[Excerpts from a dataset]
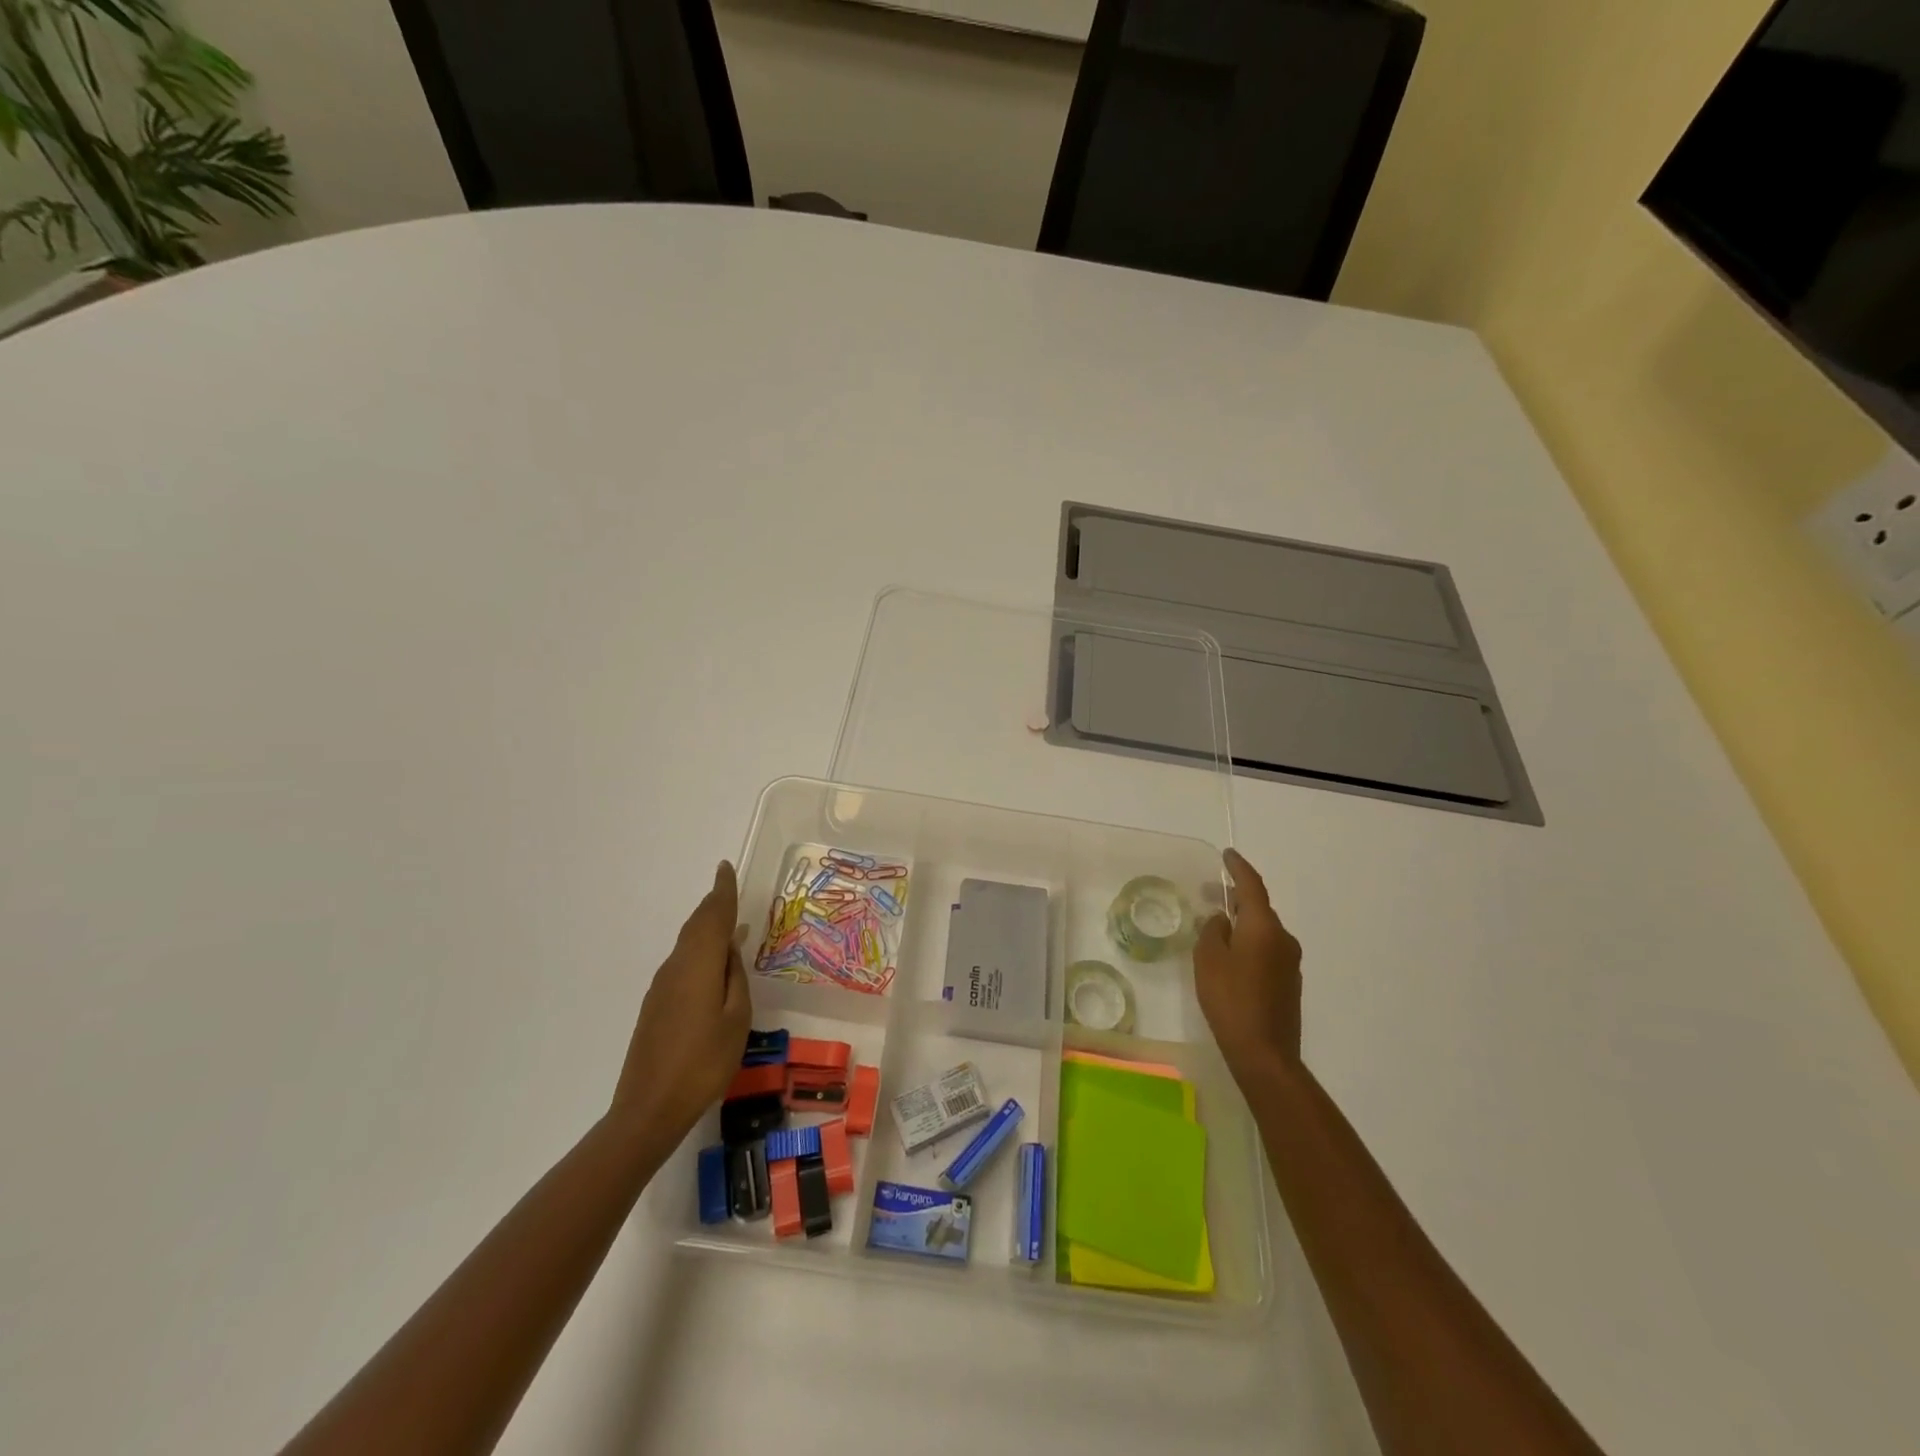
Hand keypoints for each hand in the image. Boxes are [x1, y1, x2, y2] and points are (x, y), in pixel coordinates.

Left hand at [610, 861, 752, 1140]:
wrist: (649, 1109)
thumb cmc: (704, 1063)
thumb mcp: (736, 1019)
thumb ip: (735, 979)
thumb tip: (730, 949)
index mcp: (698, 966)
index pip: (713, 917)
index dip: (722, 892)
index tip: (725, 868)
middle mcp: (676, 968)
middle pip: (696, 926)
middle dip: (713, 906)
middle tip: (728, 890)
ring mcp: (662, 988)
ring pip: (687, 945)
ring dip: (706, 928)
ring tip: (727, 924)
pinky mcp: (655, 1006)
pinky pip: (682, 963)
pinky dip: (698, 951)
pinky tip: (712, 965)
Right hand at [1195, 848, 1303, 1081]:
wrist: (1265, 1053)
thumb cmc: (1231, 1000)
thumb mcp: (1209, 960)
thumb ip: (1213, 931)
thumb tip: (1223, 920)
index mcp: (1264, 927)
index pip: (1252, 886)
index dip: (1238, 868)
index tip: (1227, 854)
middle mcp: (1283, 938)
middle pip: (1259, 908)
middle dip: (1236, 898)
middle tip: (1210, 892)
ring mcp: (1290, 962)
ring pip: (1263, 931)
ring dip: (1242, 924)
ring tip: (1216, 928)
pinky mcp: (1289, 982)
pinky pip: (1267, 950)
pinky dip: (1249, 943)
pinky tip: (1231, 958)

• About this exercise: Would you repeat, exactly and with nothing added, every line from the line containing "ring pip: (1263, 931)" through the last line of the records above?

• Expected answer:
ring pip: (1263, 931)
ring dip: (1242, 924)
ring tip: (1216, 928)
pinky mcp: (1289, 982)
pinky pip: (1267, 950)
pinky dip: (1249, 943)
pinky tip: (1231, 958)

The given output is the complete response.